そもそも、何故現八が自ら因縁の相手に接触したのかは分からないが、何の理由もなく軽率な行動を取るほど馬鹿だとは思っていない。
「笙月院に青蘭がいる限り、正面突破は厳しいままでしょうね」
「なら俺が鬼になって強行突破するしかねえのか!?」
「風鬼になっても理性を失わない自信があるなら、私は止めないわ。どう?」
「う、……止めておきます」
「賢明ね。私には、あなた達を庇える地位も権力も無いんだもの。もし何かあったらご家族に顔向けできないわ」
「……名前」
「なに?」
「ごめんな」
「……私、理由も無く謝られるのが一番不快だわ」
「あー、いや……。名前が俺たちのためにわざわざ動く理由はねえのにさ、こうして相談乗ってもらって悪いなって」
「本気でそう思っているなら怒るけど。言ったでしょう? 私は、現八と古文吾だからあの日共に来てもらうことを選んだのよ」
古文吾は、驚愕したようにびくりと肩を揺らした。名前は穏やかな笑みを浮べながらその様を眺めている。

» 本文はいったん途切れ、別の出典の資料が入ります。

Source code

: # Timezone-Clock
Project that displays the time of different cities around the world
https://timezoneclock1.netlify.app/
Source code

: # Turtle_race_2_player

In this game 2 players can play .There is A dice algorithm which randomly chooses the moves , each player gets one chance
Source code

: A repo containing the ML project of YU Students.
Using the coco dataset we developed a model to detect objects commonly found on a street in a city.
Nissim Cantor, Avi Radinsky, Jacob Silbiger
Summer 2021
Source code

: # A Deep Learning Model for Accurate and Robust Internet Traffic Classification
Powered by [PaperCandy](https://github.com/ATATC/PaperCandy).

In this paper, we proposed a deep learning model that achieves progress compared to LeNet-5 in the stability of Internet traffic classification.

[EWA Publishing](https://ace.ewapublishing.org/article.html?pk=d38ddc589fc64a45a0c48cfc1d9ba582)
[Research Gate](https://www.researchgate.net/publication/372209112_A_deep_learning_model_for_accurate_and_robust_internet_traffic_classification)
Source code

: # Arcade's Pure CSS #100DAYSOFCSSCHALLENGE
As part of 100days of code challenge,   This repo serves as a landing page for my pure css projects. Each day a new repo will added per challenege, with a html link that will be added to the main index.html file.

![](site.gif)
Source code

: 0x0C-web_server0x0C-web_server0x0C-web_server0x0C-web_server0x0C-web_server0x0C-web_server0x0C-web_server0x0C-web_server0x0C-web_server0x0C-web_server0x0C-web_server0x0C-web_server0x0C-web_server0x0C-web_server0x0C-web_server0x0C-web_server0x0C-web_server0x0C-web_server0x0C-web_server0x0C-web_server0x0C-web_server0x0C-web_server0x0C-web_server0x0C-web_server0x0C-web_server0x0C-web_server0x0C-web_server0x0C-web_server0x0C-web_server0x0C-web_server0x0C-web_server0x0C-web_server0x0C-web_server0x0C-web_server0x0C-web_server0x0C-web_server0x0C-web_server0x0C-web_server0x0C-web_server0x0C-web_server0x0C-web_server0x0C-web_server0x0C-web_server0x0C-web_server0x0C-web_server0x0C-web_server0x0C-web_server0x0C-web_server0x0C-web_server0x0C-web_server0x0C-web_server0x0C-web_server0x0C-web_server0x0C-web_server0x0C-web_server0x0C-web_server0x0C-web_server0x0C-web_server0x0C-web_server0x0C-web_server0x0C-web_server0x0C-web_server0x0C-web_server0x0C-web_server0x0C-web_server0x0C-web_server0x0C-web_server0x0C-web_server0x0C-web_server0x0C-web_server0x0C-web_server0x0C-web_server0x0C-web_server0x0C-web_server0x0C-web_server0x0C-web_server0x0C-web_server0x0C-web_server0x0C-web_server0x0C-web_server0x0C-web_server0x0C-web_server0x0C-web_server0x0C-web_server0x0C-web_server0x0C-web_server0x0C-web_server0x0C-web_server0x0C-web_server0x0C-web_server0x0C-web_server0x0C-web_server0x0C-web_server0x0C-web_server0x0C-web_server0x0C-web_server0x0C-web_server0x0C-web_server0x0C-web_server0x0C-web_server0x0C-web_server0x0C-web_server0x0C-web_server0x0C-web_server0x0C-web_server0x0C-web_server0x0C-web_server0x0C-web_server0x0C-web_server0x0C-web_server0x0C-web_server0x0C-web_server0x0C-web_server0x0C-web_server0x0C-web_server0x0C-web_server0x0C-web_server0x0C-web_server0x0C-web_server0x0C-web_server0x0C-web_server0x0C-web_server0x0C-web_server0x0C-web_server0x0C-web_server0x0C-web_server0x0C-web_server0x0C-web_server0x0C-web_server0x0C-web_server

「今だから言うけど、私は一年前、死を覚悟していたもの。だからあなた達が死にたいなら最期にその手伝いをするつもりでいたし、生きたいならその背中を押すつもりだったわ」
「……何で、そこまでしてくれようとしたんだ?」
「沼藺さんを看取った時に、視てしまったから。彼女の想いも現八の想いも何もかも全てを。……あとは単純に羨ましかったのかしらね。死を目前にしたとしても、ただひたすらに生きることだけを願い続けられたあなた達が」
「……ただ単に、臆病だったんだよ。一人じゃ生きられねえから、たくさんのものに縋るしかねえ」
「それでも、死んだらそこで終わりよ。たとえ目に見えない存在となって傍に寄り添ってくれているのだとしても、今の私じゃ直接触れられない。言葉を交わせない。想いを伝えることすら出来ない」
「……名前」
「私は、共に生きてくれる人を探していたのかもしれないわね。ずっと。現八は私のお陰で救われたと言ってくれたけど、……本当に救われたのは私の方だったのかも」
はらはらと剥がれ落ちていく仮面は、名前の柔い心の内を暴き出していく。呼吸も出来ないほど息苦しく想いをひた隠しながら、古文吾はその無防備な掌を握り締めた。古文吾よりもずっと脆く見えるが、誰よりも力強く、温かい手だった。
「名前、ありがとうな」
「……何で古文吾が御礼を言うのよ」
「いや、その、言いたくなったから?」
「そう。……泣き言みたいなことを言っておいてなんだけど、現八の件は心配ないと思うわ」
「え?」
「だって、現八って死なないじゃない。青蘭だっていい加減痺れを切らして何か行動を起こす筈よ」
「あー、でもよ、万が一街で暴れ回ることになったらどう対処すんだ? 居場所なんて簡単に見つからねえだろ」
「それが、今の帝都には一つしか無いのよね。雷鬼が真っ先に向かう場所」
「……お前の所、とか言わないよな」
「私がそんな自惚れたこと言うと思ってるの? もっと確実な子がいるのよ。明日古文吾にも会わせてあげるわ。午後は空けておいてね」
「はいはい、分かりましたよ。そういや名前、今日は晩飯どうすんだ? 用意はすぐできるけど」
「……古文吾、私と一緒に食べたい?」
「は!?……いや、まあ、そりゃ普通に食いてえけど」
「うん、私も。ちょっと八房に伝言を頼んでくるから席を外すわね」
「おう、じゃあ早速持ってくるわ。少し待ってろ」
「ええ、お願い。また後でね」
艶やかな黒髪を靡かせて去っていく名前の後ろ姿を見て、古文吾は何もかも諦めたように再び項垂れた。